> Work request
Can you copy the text from every item below line for line, leaving the pictures out of your answer?

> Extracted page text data

=== Begin Enclosure ===

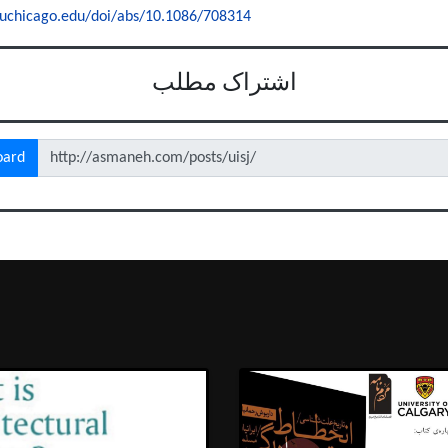
.uchicago.edu/doi/abs/10.1086/708314
اشتراک مطلب
oard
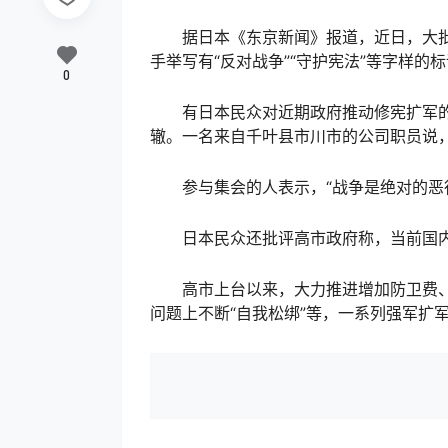
据日本《东京新闻》报道，近日，大批
手举写有“反对战争”“守护宪法”等字样的
0
有日本民众对近期政府推动修宪扩军的
辙。一名来自千叶县市川市的公司职员说
参与集会的人表示，“战争是绝对的恶行
日本民众还批评高市政府称，当前国内
高市上台以来，大力推进增加防卫费、推
问题上不断“自我松绑”等，一系列强军扩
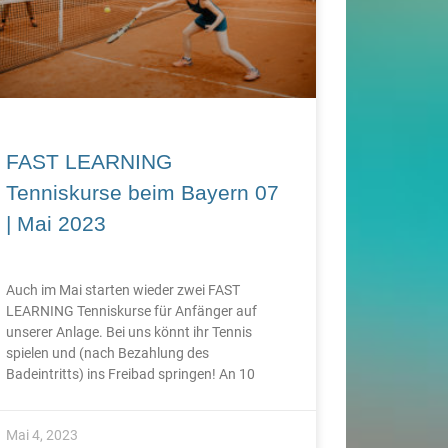
FAST LEARNING
Tenniskurse beim Bayern 07
| Mai 2023
Auch im Mai starten wieder zwei FAST
LEARNING Tenniskurse für Anfänger auf
unserer Anlage. Bei uns könnt ihr Tennis
spielen und (nach Bezahlung des
Badeintritts) ins Freibad springen! An 10
Mai 4, 2023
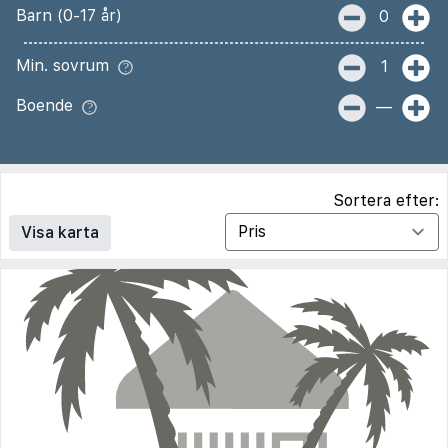
Barn (0-17 år)
0
Min. sovrum
1
Boende
—
Sortera efter:
Visa karta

=== End Enclosure ===

> Answer section
.uchicago.edu/doi/abs/10.1086/708314
اشتراک مطلب
oard
据日本《东京新闻》报道，近日，大批
手举写有“反对战争”“守护宪法”等字样的
0
有日本民众对近期政府推动修宪扩军的
辙。一名来自千叶县市川市的公司职员说
参与集会的人表示，“战争是绝对的恶行
日本民众还批评高市政府称，当前国内
高市上台以来，大力推进增加防卫费、推
问题上不断“自我松绑”等，一系列强军扩
FAST LEARNING
Tenniskurse beim Bayern 07
| Mai 2023
Auch im Mai starten wieder zwei FAST
LEARNING Tenniskurse für Anfänger auf
unserer Anlage. Bei uns könnt ihr Tennis
spielen und (nach Bezahlung des
Badeintritts) ins Freibad springen! An 10
Mai 4, 2023
Barn (0-17 år)
0
Min. sovrum
1
Boende
—
Sortera efter:
Visa karta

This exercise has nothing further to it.